Selected extract:
= Beginning of Section =
NEVER mind "bramble" or "blackberry". The collective wisdom of the columns and correspondence on this page has established, beyond all reasonable doubt, that both are correct. My wish is that the name will always be determined by local custom and tradition, rather than the dictates of modern marketing.

But where were the cooks to spot the howler in my piece speaking up for "bramble"? Flak from readers, short of personal abuse, I can take; it goes with the territory of a columnist. But my celebration of the bramble brought trouble from a quarter more to be reckoned with even than an editor – my wife.

A terse, handwritten note appeared on my desk: “I do not use breadcrumbs to make a crumble.” That was the crime I had accused Shirley of. Except that I didn’t see it as a crime when I noted that she took her “homemade breadcrumbs” with her on our autumn Lake District holiday, to make a crumble with freshly pricked brambles.

Though not a cook, our daughter in London was swiftly on to the clanger. She phoned to ask her mother: “What’s this in Dad’s column about you making crumble with breadcrumbs?” When news of the gaffe reached our son he failed to close ranks for the traditional unreconstructed male. “You’ve only been eating Mum’s crumble for 55 years,” he declared.

And often seeing it being made, I honestly must admit. The result looks like breadcrumbs. That’s my excuse anyway – plus that during the making my wife sometimes says: “I’m at the breadcrumbs stage now.”

For those as ignorant as I am/was, the breadcrumbs moment comes when plain flour and butter have been mixed together. Cook books allow use of a mixer, but my wife insists fingers give superior results. Add caster sugar and, hey presto, there’s your crumble. The most mouthwatering topping over brambles or gooseberries, it can even be frozen until needed.
= End of Section =
Requirement A: In the column about crumble and breadcrumbs, rewrite the paragraph that begins "For those as ignorant as I am/was" as a short list that keeps its main facts.
Requirement B: Name every ingredient the crumble column gives for making the crumble topping itself.
Requirement C: Carry on writing the crumble column from the point where it ends.
The listing that comes next is from a different source.

Listed records:
= Beginning of Section =
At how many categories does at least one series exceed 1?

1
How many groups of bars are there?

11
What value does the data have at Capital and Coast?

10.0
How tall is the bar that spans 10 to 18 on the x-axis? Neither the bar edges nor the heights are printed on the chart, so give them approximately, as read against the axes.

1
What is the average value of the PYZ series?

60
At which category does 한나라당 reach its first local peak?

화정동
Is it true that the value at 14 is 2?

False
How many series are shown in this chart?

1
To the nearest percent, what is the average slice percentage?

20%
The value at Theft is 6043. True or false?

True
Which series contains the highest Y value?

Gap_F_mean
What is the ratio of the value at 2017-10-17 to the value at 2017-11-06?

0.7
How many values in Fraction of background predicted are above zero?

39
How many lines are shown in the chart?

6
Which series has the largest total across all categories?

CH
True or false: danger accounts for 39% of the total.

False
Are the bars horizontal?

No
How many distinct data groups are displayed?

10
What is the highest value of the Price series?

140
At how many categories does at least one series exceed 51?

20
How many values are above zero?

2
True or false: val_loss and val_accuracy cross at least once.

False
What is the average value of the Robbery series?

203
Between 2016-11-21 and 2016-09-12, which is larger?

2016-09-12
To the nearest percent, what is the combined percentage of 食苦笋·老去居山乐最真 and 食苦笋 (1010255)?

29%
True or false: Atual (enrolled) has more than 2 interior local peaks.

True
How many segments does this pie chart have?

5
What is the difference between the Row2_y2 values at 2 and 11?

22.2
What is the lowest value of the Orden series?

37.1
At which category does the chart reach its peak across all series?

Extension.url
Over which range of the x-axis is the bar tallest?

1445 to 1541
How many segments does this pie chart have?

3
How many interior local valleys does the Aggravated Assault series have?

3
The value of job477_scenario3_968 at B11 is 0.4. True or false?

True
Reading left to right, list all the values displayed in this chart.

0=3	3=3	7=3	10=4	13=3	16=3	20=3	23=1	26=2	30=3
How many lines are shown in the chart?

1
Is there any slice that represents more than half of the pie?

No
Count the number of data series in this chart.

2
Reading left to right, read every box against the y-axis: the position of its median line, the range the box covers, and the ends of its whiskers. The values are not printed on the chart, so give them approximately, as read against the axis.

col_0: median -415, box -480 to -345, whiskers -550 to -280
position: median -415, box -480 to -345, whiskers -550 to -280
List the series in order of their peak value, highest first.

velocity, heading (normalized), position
= End of Section =
Exercise answer A:
- The "breadcrumbs" stage comes once plain flour and butter have been mixed together.
- Cook books allow a mixer, but the writer's wife insists fingers work better.
- Adding caster sugar finishes the crumble.
- It makes a great topping over brambles or gooseberries.
- It can be frozen until needed.

Exercise answer B:
- Plain flour
- Butter
- Caster sugar

Exercise answer C:
With my mistake in print for all to see, I anticipated readers’ scorn. But the bramble/blackberry debate soaked up all the attention. Just as well since a wife’s disdain is more than enough. But the cloud appears to have passed. I’m hopeful there’ll be bramble crumble in the Lake District next month – though perhaps I’ll be told to make it myself.

BBC’s Countryfile last weekend investigated the huge potash mine planned for near Whitby. It raised the question of whether the ambitious production and employment forecasts were well founded. While conflicting answers were given, the item nevertheless, and quite incidentally, revealed a reason for caution. It was reported that the existing potash mine, Cleveland Potash, near Staithes, provides “more than half” the potash Britain needs. Not recalled was that at the planning inquiry that secured approval for the mine, it was confidently stated that the mine would meet Britain’s entire need for potash – and create an export industry.

WITH all too rare exceptions, cricket has lost its grip on the public. Last Sunday I was at a local game. Marooned in the scorebox away from the pavilion, I several times asked players and spectators who wandered over if they had any news of the Test Match. Had Australia wrapped up victory? Had rain saved England? No one knew a thing.